As reported by the Columbia Daily Tribune, the school had a habit of announcing weekly prayer meetings and allowing a Christian student group to meet before classes while other clubs were not allowed to do so. The complaint, filed by the American Humanist Association on behalf of the plaintiffs, named not only the Fayette R-III School District and Principal Darren Rapert, but teacher Gwen Pope, the sponsor of the Christian student club. Pope was alleged to have prayed with students and displayed personal religious materials in her classroom. The Tribune story notes that Pope is no longer with the district.

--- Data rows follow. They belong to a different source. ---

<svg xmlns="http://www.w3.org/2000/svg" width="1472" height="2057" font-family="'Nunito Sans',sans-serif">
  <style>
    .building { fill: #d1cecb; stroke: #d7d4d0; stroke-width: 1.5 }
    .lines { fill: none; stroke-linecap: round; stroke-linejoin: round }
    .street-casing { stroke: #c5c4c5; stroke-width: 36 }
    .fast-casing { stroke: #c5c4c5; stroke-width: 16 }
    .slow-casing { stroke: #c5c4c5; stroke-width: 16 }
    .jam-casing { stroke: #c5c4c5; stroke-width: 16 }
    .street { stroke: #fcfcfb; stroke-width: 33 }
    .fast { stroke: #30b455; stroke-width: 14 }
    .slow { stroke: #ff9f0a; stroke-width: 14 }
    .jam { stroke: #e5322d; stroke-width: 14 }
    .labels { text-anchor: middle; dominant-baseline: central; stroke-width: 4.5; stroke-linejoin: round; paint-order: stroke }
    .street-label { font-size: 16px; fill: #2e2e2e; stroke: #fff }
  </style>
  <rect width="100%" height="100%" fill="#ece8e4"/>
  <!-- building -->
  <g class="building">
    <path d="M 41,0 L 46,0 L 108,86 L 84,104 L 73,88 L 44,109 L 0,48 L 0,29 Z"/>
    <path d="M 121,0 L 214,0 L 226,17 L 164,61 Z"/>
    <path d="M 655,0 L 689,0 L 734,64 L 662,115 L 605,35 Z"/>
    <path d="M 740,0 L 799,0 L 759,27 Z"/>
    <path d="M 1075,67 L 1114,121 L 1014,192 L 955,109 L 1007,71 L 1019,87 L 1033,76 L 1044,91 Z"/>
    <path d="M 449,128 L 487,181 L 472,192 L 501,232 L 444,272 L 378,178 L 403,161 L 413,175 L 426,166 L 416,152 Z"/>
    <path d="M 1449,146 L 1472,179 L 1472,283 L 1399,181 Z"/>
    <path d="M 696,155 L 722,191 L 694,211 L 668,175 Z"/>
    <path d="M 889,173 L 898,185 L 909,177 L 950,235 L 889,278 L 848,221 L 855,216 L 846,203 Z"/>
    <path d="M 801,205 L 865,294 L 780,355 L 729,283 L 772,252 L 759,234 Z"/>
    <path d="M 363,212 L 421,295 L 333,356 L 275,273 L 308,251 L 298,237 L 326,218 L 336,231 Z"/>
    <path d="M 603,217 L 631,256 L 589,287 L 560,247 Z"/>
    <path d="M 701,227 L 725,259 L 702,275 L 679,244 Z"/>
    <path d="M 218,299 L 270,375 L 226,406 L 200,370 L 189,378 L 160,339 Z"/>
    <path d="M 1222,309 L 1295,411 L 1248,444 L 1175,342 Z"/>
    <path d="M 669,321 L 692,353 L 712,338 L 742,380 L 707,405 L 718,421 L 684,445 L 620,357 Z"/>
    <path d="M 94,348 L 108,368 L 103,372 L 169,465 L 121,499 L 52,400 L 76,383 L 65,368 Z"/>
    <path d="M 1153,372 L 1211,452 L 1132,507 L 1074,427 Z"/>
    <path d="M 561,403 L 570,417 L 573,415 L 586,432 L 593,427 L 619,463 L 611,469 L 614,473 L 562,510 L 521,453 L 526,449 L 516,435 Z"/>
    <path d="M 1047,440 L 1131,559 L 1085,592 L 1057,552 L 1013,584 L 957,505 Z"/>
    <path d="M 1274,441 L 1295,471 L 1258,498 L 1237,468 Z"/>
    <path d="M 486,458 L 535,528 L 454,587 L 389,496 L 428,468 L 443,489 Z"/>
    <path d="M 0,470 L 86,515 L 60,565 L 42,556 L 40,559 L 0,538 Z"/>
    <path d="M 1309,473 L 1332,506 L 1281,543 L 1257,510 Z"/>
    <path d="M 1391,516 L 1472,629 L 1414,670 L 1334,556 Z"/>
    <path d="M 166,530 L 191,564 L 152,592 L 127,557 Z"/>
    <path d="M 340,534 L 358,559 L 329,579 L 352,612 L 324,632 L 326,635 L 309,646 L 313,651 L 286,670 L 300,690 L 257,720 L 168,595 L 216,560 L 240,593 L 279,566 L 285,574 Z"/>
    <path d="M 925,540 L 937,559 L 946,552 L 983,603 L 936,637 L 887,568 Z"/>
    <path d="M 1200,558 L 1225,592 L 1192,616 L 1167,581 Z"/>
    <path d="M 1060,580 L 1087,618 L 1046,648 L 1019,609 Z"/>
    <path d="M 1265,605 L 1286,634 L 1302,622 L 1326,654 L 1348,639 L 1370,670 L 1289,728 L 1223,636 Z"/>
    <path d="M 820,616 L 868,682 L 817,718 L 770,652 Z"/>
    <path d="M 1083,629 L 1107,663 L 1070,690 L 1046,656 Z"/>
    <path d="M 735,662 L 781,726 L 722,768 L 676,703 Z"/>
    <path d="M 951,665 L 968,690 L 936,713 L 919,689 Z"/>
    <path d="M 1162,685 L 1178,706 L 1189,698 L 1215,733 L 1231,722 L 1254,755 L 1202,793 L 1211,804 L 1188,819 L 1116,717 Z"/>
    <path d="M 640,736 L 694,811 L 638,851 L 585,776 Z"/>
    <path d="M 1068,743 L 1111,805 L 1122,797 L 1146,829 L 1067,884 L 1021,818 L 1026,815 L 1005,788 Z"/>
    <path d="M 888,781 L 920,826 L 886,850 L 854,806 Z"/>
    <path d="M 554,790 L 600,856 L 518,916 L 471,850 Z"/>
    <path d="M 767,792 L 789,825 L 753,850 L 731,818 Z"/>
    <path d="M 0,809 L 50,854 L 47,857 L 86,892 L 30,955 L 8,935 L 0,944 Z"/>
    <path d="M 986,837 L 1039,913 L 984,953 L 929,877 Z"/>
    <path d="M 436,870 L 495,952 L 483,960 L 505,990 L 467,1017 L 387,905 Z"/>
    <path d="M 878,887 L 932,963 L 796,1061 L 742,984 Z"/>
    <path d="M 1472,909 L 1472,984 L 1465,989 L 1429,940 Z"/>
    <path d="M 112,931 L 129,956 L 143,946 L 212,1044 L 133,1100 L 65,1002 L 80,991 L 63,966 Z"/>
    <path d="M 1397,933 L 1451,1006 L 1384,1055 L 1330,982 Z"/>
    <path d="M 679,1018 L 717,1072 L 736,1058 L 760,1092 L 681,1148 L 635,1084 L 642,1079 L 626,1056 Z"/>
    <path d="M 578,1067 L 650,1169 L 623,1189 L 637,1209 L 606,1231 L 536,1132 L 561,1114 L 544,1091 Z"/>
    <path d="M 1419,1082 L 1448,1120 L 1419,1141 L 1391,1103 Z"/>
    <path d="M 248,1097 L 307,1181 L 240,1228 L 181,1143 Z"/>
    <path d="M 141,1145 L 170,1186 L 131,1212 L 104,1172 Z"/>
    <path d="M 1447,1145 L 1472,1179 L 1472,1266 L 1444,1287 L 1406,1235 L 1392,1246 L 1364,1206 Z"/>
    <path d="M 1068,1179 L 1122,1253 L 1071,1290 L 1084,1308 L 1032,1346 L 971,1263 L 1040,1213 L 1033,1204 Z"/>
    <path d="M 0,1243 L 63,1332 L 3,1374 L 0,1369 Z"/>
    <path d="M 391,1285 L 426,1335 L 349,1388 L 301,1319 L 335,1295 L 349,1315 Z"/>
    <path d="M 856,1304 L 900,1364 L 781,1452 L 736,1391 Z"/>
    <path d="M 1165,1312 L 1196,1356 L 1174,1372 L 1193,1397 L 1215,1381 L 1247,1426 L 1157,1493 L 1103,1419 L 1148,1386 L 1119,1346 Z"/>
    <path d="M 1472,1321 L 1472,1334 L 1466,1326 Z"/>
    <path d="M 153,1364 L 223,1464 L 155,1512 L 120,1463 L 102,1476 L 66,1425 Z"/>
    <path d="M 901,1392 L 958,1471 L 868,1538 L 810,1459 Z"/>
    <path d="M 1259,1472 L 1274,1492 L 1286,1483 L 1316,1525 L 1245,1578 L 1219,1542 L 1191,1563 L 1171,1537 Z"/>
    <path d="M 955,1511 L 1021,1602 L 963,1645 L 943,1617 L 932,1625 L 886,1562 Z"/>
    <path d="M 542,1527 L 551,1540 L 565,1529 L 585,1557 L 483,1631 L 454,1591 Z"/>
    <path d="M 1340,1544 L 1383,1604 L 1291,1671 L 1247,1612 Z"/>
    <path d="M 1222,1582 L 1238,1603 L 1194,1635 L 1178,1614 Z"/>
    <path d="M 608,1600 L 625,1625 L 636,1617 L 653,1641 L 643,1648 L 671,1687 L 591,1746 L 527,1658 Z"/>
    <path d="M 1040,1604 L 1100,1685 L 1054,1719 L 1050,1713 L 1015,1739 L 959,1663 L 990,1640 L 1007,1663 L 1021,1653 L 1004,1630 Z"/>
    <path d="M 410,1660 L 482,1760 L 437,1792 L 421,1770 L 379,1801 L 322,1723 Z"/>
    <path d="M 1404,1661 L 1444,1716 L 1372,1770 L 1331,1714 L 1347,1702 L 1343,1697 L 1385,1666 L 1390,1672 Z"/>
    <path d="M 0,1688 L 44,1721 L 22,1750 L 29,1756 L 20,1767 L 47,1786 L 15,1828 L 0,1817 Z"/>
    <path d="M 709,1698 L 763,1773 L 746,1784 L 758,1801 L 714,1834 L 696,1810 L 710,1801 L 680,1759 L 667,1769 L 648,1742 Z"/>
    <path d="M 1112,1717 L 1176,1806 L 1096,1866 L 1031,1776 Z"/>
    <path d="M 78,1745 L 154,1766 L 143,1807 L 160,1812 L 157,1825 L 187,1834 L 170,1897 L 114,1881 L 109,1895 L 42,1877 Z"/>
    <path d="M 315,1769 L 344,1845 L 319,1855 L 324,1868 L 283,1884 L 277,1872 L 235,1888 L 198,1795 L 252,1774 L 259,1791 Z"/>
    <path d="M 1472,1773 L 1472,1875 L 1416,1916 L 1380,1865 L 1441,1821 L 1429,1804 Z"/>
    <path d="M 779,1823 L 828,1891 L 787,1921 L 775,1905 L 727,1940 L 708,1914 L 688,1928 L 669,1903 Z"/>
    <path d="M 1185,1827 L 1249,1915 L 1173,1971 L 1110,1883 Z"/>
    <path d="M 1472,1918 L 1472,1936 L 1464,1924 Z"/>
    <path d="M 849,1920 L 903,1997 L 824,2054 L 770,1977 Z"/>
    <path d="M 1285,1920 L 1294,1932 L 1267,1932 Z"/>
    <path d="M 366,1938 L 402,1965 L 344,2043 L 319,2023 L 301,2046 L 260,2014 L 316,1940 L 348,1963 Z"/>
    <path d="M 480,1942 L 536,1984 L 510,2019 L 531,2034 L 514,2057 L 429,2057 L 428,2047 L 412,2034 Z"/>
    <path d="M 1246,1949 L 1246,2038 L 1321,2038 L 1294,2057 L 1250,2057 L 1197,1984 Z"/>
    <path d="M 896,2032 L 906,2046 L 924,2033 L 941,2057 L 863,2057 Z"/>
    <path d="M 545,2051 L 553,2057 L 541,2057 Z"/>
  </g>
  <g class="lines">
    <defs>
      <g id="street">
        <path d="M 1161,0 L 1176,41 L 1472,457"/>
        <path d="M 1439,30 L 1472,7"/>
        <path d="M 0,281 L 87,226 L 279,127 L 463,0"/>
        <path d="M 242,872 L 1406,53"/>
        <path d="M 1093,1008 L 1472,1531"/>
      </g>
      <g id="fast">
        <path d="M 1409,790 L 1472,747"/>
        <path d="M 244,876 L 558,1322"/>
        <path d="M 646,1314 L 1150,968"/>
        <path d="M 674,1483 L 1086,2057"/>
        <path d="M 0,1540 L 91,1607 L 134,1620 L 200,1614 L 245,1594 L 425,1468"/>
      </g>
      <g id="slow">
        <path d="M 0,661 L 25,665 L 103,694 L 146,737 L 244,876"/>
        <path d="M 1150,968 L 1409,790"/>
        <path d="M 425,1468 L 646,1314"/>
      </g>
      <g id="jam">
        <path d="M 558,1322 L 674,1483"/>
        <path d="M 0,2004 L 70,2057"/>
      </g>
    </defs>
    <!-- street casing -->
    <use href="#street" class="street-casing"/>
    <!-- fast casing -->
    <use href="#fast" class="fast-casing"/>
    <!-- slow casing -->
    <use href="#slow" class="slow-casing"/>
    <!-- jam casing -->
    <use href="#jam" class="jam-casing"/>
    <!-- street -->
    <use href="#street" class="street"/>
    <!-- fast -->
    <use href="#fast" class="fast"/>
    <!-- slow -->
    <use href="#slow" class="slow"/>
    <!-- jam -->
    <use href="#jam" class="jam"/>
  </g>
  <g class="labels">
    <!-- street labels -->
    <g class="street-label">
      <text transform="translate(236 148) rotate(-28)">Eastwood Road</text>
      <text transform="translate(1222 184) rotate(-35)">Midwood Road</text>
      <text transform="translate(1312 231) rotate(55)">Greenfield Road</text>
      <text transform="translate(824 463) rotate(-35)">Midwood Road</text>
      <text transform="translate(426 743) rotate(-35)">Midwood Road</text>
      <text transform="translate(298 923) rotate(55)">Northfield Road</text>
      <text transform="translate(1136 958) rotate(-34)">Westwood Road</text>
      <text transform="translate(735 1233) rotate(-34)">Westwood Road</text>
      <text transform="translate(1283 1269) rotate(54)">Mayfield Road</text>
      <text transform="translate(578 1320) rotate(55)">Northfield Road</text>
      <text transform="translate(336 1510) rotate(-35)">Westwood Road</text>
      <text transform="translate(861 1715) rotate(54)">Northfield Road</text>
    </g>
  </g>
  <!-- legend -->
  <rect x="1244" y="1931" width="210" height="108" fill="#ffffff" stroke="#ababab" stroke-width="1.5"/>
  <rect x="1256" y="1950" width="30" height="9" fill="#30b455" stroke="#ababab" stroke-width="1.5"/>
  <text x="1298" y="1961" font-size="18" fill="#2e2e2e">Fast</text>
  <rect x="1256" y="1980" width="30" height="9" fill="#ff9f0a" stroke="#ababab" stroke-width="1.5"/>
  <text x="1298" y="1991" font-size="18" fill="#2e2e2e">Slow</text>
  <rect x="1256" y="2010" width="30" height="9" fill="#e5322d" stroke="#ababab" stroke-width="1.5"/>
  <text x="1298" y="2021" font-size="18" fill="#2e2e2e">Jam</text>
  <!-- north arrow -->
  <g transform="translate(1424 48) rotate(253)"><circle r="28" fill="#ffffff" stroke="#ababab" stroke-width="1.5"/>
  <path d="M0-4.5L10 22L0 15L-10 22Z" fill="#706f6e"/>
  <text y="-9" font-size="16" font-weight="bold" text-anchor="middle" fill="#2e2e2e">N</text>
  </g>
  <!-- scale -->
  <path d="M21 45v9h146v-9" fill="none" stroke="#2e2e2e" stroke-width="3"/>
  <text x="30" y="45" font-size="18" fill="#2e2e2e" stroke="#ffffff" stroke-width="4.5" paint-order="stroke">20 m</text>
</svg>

The consent decree issued by U.S. District Judge Nanette Laughrey also requires extensive revisions to the district’s Student Teacher handbook, which governs student organizations, meeting times, and announcements.
The defendants apparently remained defiant:
“After months of investigation and interviews the district determined that virtually every allegation made by the plaintiffs was false, misleading or taken out of context,” Superintendent Tamara Kimball said in a statement issued in response to questions about the settlement. “As a result, the district agreed that the one allegation we did confirm as accurate, the content of the morning announcement, would be a simple concession to make so we could put this lawsuit behind us and continue our mission of educating students.”
However, AHA Legal Director David Niose disagrees.
“It’s very well established that schools can’t be promoting prayers or sponsoring prayers or anything like that, so to get over the intercom and say ‘Morning devotionals are occurring down at Mrs. So-and-so’s room,’ that’s just not appropriate.”
As Fayette High School student Gavin Hunt, one of the plaintiffs, wrote on the American Humanist Association website back in December:
“In this lawsuit, I am challenging my school’s longstanding practice of allowing teachers to pray with students and to participate in Christian student group meetings during the school day. The way in which faith is regarded at Fayette High School is as a status symbol. To them, claiming to be a part of the religion is more important than abiding by the rules of it. If you don’t belong to that particular faith, you’ll be alienated by your peers, and possibly your teachers. This conduct is divisive, and serves no purpose other than displaying an illusory superiority.”
We can only hope the plaintiff’s team next tackles on that notorious revision made to the Pledge of Allegiance. You know the one – “under God.”